Once I figured out that the theme required the answer to have a food item and a fighting term, I entered "BREADBOX" for 22A, "The Midwest states, agriculturally speaking." While of course it was wrong, that solution could have worked as another answer for this theme.
Wow, are these getting easier or am I getting better? Has someone below already commented on the crossing of SEE and EYES in the lower right corner? Well, yay BANANA SLUGs!! Those creatures are so cool. I love seeing them. On behalf of distant solvers I'm glad it was not clued as the mascot of UC Santa Cruz.

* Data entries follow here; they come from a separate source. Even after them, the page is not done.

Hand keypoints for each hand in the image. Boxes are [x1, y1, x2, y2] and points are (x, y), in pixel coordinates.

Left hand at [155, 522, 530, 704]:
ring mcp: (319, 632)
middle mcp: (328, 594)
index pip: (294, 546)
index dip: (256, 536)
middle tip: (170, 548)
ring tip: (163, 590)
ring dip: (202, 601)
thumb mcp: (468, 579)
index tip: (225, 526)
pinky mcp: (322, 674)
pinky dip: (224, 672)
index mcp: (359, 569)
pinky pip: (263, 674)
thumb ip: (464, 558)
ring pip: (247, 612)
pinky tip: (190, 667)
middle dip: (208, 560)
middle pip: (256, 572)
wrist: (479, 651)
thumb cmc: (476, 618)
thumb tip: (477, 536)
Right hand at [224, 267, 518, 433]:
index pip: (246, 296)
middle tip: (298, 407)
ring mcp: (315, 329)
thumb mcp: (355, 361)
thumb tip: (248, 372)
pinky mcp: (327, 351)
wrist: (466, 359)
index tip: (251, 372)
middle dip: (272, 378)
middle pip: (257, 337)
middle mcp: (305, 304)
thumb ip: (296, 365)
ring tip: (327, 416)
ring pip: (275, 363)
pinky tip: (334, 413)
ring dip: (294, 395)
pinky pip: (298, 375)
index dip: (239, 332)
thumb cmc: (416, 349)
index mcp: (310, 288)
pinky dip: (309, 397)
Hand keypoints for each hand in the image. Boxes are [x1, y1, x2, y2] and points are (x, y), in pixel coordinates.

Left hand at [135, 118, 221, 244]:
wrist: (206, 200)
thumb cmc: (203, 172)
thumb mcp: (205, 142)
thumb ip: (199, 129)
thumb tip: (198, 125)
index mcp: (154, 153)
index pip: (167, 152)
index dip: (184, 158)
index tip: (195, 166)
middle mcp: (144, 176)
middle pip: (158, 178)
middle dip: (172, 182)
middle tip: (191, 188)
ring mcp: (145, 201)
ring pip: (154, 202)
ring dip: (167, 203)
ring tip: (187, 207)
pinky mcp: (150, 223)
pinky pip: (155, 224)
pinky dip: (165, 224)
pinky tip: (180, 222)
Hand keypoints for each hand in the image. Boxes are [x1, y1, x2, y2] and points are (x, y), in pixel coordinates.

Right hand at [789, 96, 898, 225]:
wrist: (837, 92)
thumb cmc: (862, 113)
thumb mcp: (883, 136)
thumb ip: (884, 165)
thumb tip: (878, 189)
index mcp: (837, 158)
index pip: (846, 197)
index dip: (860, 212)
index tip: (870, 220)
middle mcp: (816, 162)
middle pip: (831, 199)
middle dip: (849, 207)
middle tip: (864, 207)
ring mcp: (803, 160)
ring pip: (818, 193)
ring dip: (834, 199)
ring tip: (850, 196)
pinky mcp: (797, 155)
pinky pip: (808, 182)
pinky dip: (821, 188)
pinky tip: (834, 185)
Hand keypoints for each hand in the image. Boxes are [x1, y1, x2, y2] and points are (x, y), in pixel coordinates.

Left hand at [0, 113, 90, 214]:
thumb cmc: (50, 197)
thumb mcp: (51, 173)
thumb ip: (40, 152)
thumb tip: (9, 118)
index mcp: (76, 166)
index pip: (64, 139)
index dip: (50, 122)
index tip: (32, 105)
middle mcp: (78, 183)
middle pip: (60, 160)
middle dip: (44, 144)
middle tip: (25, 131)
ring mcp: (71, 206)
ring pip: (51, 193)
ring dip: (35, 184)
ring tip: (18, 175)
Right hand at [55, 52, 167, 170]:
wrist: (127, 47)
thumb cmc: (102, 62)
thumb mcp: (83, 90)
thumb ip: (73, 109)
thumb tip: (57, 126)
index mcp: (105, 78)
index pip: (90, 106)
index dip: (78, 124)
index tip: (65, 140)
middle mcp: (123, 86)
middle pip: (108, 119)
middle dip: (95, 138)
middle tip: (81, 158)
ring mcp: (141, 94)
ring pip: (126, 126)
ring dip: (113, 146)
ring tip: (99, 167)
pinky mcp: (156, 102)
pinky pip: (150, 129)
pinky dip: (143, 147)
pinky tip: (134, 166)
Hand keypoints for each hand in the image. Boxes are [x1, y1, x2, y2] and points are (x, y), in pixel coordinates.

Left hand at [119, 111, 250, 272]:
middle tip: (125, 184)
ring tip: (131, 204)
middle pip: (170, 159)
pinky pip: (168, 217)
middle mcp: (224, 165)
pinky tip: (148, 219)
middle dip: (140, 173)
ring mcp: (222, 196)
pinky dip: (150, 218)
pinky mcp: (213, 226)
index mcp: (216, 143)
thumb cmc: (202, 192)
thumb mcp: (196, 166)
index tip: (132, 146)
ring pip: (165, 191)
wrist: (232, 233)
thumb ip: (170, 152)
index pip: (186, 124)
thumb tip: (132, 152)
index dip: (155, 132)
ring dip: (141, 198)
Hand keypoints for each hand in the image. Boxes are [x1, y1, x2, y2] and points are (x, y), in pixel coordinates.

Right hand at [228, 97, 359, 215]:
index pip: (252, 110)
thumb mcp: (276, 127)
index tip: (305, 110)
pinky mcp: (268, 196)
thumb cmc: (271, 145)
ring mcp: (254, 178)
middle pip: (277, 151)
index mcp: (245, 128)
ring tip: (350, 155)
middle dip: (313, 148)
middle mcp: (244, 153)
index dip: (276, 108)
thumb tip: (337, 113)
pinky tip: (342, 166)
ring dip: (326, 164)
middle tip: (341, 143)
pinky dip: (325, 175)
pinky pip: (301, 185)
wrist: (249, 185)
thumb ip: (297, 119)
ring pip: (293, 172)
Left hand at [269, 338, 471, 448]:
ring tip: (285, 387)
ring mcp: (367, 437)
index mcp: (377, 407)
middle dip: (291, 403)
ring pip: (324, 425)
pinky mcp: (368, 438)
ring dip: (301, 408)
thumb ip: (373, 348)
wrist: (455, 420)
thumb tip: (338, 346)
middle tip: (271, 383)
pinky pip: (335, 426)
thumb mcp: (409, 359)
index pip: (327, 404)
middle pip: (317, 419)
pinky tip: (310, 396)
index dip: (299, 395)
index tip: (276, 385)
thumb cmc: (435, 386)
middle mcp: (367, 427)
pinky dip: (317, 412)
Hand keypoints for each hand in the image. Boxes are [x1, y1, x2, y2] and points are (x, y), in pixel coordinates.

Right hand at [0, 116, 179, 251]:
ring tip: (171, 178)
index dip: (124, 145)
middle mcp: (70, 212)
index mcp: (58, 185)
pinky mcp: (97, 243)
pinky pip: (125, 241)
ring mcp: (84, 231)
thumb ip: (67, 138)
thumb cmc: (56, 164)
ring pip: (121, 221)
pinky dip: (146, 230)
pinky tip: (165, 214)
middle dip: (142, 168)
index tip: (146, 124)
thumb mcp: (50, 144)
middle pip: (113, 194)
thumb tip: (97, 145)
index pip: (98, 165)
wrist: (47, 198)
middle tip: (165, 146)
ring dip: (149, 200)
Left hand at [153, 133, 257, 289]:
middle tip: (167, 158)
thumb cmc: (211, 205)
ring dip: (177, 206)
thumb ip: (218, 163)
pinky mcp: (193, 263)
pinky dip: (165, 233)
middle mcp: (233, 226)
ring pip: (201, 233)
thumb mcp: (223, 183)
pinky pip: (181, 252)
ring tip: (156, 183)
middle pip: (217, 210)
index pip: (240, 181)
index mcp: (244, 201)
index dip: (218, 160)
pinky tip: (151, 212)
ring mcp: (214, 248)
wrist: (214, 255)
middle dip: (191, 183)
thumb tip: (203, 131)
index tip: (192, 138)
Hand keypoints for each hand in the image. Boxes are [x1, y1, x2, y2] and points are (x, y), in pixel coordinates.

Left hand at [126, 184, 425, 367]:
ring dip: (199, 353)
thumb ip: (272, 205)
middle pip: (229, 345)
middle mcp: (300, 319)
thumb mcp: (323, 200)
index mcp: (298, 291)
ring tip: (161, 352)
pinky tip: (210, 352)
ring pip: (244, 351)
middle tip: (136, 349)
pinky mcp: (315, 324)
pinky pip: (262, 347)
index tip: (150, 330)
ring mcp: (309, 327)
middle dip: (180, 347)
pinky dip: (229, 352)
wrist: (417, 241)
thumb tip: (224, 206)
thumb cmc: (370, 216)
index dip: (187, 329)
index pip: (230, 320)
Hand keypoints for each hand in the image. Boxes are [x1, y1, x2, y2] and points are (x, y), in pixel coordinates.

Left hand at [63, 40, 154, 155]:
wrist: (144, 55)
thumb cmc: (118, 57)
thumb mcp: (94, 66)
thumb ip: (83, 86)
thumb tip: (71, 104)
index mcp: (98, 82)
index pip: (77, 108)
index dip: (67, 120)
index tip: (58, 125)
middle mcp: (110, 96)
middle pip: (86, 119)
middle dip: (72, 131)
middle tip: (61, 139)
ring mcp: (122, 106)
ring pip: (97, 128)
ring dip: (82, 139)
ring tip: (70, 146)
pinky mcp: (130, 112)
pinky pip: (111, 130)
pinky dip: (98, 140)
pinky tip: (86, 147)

@Charlie No one likes a bragger Charlie
Adding to my previous comment, the AI clue is also clearly plagiarizing a real poem by civil rights activist and poet James Weldon Johnson. Here’s the full text for those curious: Her eyes, twin pools of mystic light, The blend of star-sheen and black night; O’er which, to sound their glamouring haze, A man might bend, and vainly gaze. Her eyes, twin pools so dark and deep, In which life’s ancient mysteries sleep; Wherein, to seek the quested goal, A man might plunge, and lose his soul.
Right. AI took that poem, changed twin to two, dropped the mystic and added a mirror. Case closed. Eyes right.
Smooth puzzle, but now I’ve got quite a hankering for a late night snack.